Ingredients and Tools

  • hard-boiled eggs*

  • 1 red cabbage + 1 bunch spinach + 4 Tbsp ground coffee (or Nutella in a pinch)

    • OR food-safe food coloring

  • 1 quart of water + 1 quart water + 2 cups of water

  • 2 Tbsp + 2 Tbsp white vinegar

  • 2 Large bowls

  • Tongs or large spoons

  • Paintbrush

    • OR ½ cup of rice, beans, lentils, peanuts (any dry pantry good)

Instructions

Natural Dye

A bowl of hard boiled eggs
  1. If making your own natural dye, simmer the sliced cabbage in 1 quart of water & 2 Tbsp vinegar for 30 minutes; let the mixture cool and strain out the cabbage.  Do the same for the spinach in a separate pot.
    Sliced cabbage in a pot
  2. Set your hard boiled eggs into the room-temperature cabbage dye for 90 minutes, stirring frequently for even color. They’ll look blue instead of purple and they’ll get darker blue as they dry!
    hard boiled eggs being dyed in cabbage coloring
  3. Dip cabbage-dyed eggs for 30 minutes into spinach mixture until you have a blue-green shade. If you have some around, add a tablespoon of turmeric to the spinach dye to make it brighter.
    hard boiled eggs being dyed in spinach coloring
  4. Mix 2 cups of water with 4 Tbsp ground coffee and boil it down until it’s syrupy in consistency.  (If you don’t have coffee, mixing some Nutella with water will also work!). 
     

    bowl of coffee with three blue eggs next to it
  5. Let the eggs dry, with the eggs touching as little as possible so the color remains even.
    two eggs, one green one blue drying on a table cloth
  6. When ready to add the speckles, take a paint brush and splatter the coffee onto the eggs by flicking the brush towards the eggs and let dry.  Alternatively, pour a little of the coffee into a cup full of the pantry item of your choice and shake it up until the beans/rice/etc are coated in color.  Drop one egg in at a time and give the cup a few shakes—you’ll see speckles start to appear as the colored beans touch the egg!

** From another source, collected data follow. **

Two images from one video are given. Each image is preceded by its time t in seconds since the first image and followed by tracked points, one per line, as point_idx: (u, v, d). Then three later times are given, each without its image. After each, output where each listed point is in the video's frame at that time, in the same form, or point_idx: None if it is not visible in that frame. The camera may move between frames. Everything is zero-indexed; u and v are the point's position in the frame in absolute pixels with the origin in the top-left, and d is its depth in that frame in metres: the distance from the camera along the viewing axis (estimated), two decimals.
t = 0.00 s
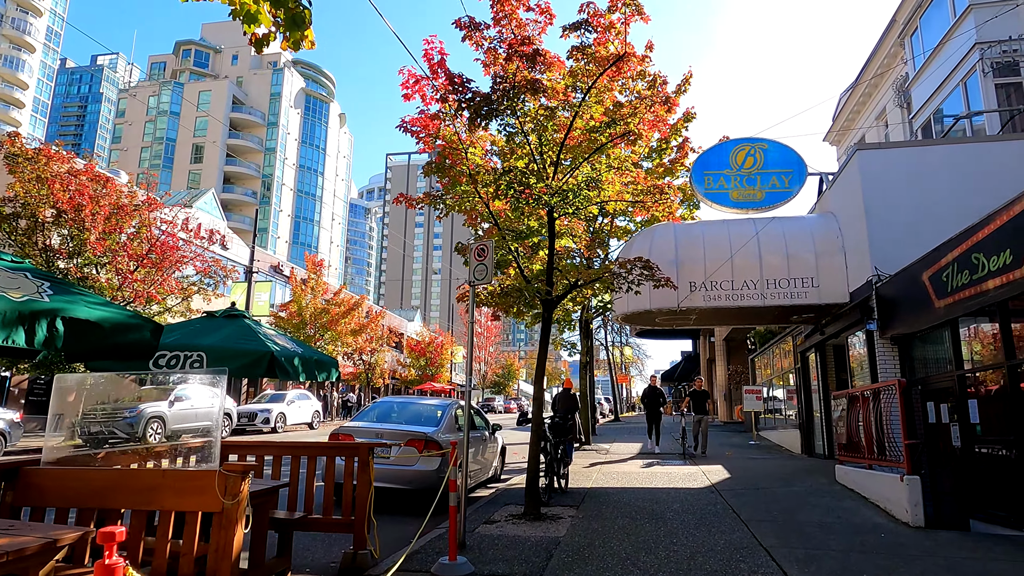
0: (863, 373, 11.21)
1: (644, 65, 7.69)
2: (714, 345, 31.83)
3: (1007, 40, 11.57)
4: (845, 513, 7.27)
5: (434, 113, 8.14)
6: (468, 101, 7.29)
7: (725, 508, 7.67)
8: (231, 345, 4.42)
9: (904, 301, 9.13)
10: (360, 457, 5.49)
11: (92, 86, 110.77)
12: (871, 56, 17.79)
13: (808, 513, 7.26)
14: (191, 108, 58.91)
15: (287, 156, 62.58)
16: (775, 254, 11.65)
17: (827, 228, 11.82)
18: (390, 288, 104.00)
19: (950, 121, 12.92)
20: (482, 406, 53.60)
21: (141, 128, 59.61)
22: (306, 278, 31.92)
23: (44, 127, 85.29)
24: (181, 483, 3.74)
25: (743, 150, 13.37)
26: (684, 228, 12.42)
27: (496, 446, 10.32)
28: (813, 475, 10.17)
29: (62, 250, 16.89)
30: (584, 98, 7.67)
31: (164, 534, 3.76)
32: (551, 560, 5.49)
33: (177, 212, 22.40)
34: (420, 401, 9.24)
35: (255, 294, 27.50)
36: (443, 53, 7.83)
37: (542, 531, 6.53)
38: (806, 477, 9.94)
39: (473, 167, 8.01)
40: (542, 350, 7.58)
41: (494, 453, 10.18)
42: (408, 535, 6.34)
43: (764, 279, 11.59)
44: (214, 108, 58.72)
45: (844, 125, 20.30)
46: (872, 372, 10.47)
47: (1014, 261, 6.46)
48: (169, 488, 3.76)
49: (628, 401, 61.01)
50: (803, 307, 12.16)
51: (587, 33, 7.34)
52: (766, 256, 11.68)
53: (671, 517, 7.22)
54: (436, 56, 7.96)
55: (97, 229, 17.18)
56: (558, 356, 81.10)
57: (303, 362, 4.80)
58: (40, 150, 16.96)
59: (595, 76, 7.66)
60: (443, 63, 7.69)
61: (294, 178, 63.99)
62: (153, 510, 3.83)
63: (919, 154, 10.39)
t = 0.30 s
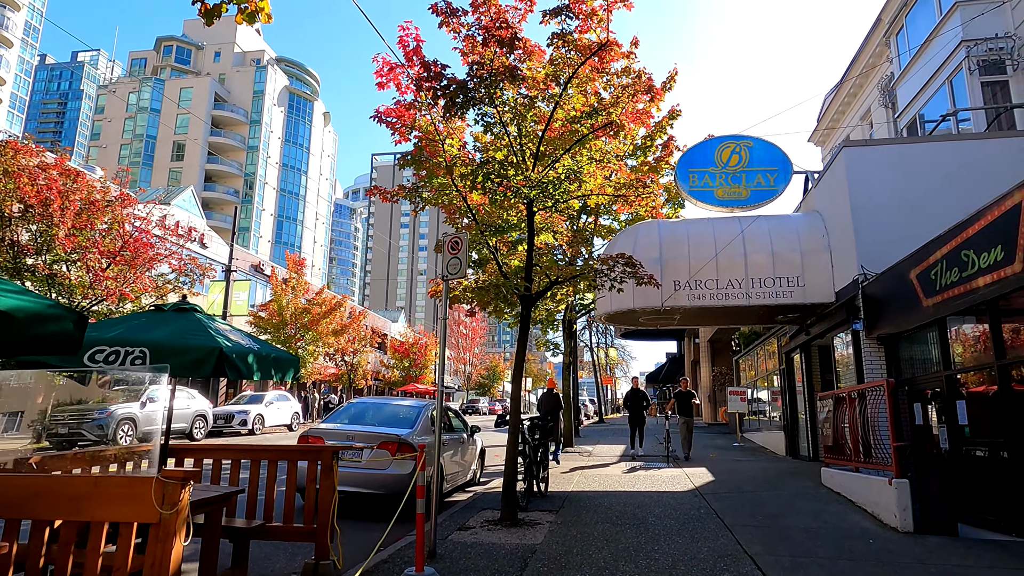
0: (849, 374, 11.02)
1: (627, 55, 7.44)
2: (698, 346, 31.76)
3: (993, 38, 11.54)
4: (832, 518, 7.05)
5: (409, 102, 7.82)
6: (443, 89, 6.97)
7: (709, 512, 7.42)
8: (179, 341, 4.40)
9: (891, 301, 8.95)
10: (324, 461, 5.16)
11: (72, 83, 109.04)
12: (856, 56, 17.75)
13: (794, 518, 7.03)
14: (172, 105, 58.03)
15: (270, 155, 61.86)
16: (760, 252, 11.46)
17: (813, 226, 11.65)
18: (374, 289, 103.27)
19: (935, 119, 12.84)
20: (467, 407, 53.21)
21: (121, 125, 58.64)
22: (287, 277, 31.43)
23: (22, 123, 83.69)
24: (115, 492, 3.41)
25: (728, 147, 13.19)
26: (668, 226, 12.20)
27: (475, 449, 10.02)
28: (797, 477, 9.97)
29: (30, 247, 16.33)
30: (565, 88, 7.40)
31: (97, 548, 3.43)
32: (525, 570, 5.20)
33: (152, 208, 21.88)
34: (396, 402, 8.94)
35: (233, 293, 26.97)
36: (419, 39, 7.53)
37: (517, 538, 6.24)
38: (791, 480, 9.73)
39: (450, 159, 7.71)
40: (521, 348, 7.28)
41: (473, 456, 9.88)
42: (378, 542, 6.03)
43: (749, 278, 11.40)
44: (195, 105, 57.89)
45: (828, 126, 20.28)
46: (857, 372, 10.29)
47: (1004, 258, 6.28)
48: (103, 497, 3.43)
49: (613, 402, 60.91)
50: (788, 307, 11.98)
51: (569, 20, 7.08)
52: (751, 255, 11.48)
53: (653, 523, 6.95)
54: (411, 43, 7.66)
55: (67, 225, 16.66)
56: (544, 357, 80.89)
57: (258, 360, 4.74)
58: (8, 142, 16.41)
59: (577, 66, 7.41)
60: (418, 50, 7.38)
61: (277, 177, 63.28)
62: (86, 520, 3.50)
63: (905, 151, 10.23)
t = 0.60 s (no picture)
0: (834, 374, 10.84)
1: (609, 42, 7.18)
2: (684, 347, 31.66)
3: (978, 35, 11.46)
4: (817, 523, 6.82)
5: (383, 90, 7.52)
6: (415, 74, 6.66)
7: (691, 517, 7.17)
8: (117, 335, 4.33)
9: (878, 299, 8.76)
10: (280, 465, 4.83)
11: (52, 78, 107.51)
12: (842, 55, 17.68)
13: (779, 523, 6.79)
14: (154, 101, 57.32)
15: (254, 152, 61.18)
16: (745, 250, 11.25)
17: (798, 224, 11.47)
18: (360, 288, 102.56)
19: (921, 117, 12.74)
20: (452, 407, 52.81)
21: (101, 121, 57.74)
22: (269, 275, 30.94)
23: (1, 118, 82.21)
24: (30, 500, 3.09)
25: (714, 144, 12.99)
26: (652, 223, 11.97)
27: (452, 451, 9.71)
28: (782, 480, 9.76)
29: None
30: (543, 76, 7.14)
31: (11, 562, 3.10)
32: None
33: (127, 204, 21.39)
34: (369, 402, 8.64)
35: (212, 291, 26.49)
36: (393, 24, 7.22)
37: (489, 545, 5.95)
38: (776, 482, 9.52)
39: (426, 149, 7.42)
40: (497, 345, 7.00)
41: (450, 457, 9.57)
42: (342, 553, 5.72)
43: (733, 277, 11.19)
44: (178, 101, 57.08)
45: (814, 126, 20.22)
46: (843, 373, 10.11)
47: (995, 253, 6.08)
48: (18, 507, 3.11)
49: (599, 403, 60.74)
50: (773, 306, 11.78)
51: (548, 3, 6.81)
52: (736, 253, 11.28)
53: (633, 528, 6.69)
54: (385, 29, 7.36)
55: (35, 219, 16.21)
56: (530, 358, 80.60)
57: (202, 356, 4.66)
58: None
59: (556, 53, 7.14)
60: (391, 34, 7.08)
61: (262, 175, 62.62)
62: None
63: (893, 148, 10.07)
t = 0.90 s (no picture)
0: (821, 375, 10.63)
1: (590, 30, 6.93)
2: (671, 347, 31.53)
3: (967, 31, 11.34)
4: (803, 529, 6.59)
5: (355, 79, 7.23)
6: (386, 62, 6.37)
7: (673, 523, 6.93)
8: (39, 334, 4.09)
9: (865, 299, 8.56)
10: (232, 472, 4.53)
11: (35, 74, 106.12)
12: (829, 54, 17.55)
13: (763, 529, 6.56)
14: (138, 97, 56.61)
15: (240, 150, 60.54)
16: (731, 249, 11.03)
17: (785, 222, 11.26)
18: (348, 288, 101.91)
19: (909, 115, 12.60)
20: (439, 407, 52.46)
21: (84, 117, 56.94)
22: (251, 274, 30.51)
23: None
24: None
25: (700, 141, 12.76)
26: (637, 221, 11.73)
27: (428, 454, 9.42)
28: (767, 483, 9.54)
29: None
30: (521, 65, 6.88)
31: None
32: None
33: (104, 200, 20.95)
34: (342, 403, 8.32)
35: (192, 290, 26.05)
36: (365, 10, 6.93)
37: (460, 555, 5.66)
38: (761, 486, 9.29)
39: (399, 142, 7.13)
40: (472, 344, 6.71)
41: (426, 461, 9.24)
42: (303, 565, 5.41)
43: (719, 276, 10.96)
44: (162, 97, 56.34)
45: (801, 126, 20.10)
46: (829, 374, 9.92)
47: (986, 250, 5.88)
48: None
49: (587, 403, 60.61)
50: (760, 306, 11.58)
51: None
52: (721, 252, 11.05)
53: (612, 535, 6.43)
54: (357, 16, 7.07)
55: (5, 215, 15.79)
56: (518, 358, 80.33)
57: (137, 355, 4.42)
58: None
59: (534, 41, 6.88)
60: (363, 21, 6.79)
61: (248, 173, 61.99)
62: None
63: (880, 145, 9.89)
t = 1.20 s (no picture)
0: (811, 373, 10.40)
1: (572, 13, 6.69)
2: (662, 346, 31.35)
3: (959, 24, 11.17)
4: (793, 533, 6.34)
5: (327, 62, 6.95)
6: (358, 43, 6.08)
7: (658, 526, 6.66)
8: None
9: (856, 294, 8.32)
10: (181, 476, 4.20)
11: (21, 71, 105.04)
12: (820, 49, 17.38)
13: (750, 532, 6.30)
14: (124, 94, 55.97)
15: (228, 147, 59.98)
16: (719, 244, 10.79)
17: (776, 217, 11.03)
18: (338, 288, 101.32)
19: (901, 109, 12.42)
20: (429, 407, 52.12)
21: (69, 113, 56.24)
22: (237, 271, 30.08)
23: None
24: None
25: (688, 134, 12.53)
26: (625, 216, 11.48)
27: (408, 454, 9.13)
28: (756, 483, 9.30)
29: None
30: (500, 48, 6.60)
31: None
32: None
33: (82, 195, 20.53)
34: (315, 402, 8.01)
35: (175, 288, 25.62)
36: None
37: (431, 561, 5.36)
38: (750, 486, 9.05)
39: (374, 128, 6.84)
40: (448, 338, 6.42)
41: (405, 462, 8.94)
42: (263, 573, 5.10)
43: (707, 272, 10.72)
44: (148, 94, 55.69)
45: (791, 122, 19.94)
46: (820, 372, 9.68)
47: (982, 241, 5.64)
48: None
49: (577, 403, 60.39)
50: (749, 302, 11.35)
51: None
52: (709, 247, 10.81)
53: (594, 539, 6.16)
54: None
55: None
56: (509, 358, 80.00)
57: (81, 353, 4.99)
58: None
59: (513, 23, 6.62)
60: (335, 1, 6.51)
61: (236, 171, 61.42)
62: None
63: (872, 137, 9.66)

small brush used to splatter coffee on eggs
Eggs speckled using beans and coffee

If using food dye, adding vinegar to your water mixture, will still help the dye stick to the eggs. Use the above instructions but substitute natural dyes with the following: For blue-green eggs add 4 drops of blue dye and 3 drops of green dye to the vinegar water and dye the eggs for 5 minutes.  Just use 1 Tbsp of water and 2 drops of red + 1 drop of green dye for the speckles in step 6.

egg dyed with blue and green food coloring


VOILA! Your very own dino eggs! 

dyed and speckled eggs look like dino eggs


*If you want your eggs to last longer, instead of using hard-boiled eggs, dye raw eggs and let them dry, then use a needle to punch a small hole in the bottom and let the raw egg run out (use them for baking or scrambled eggs!) Natural dyes will fade over time, so you can also put clear varnish on an emptied, dyed egg shell to preserve your “dino egg” for even longer.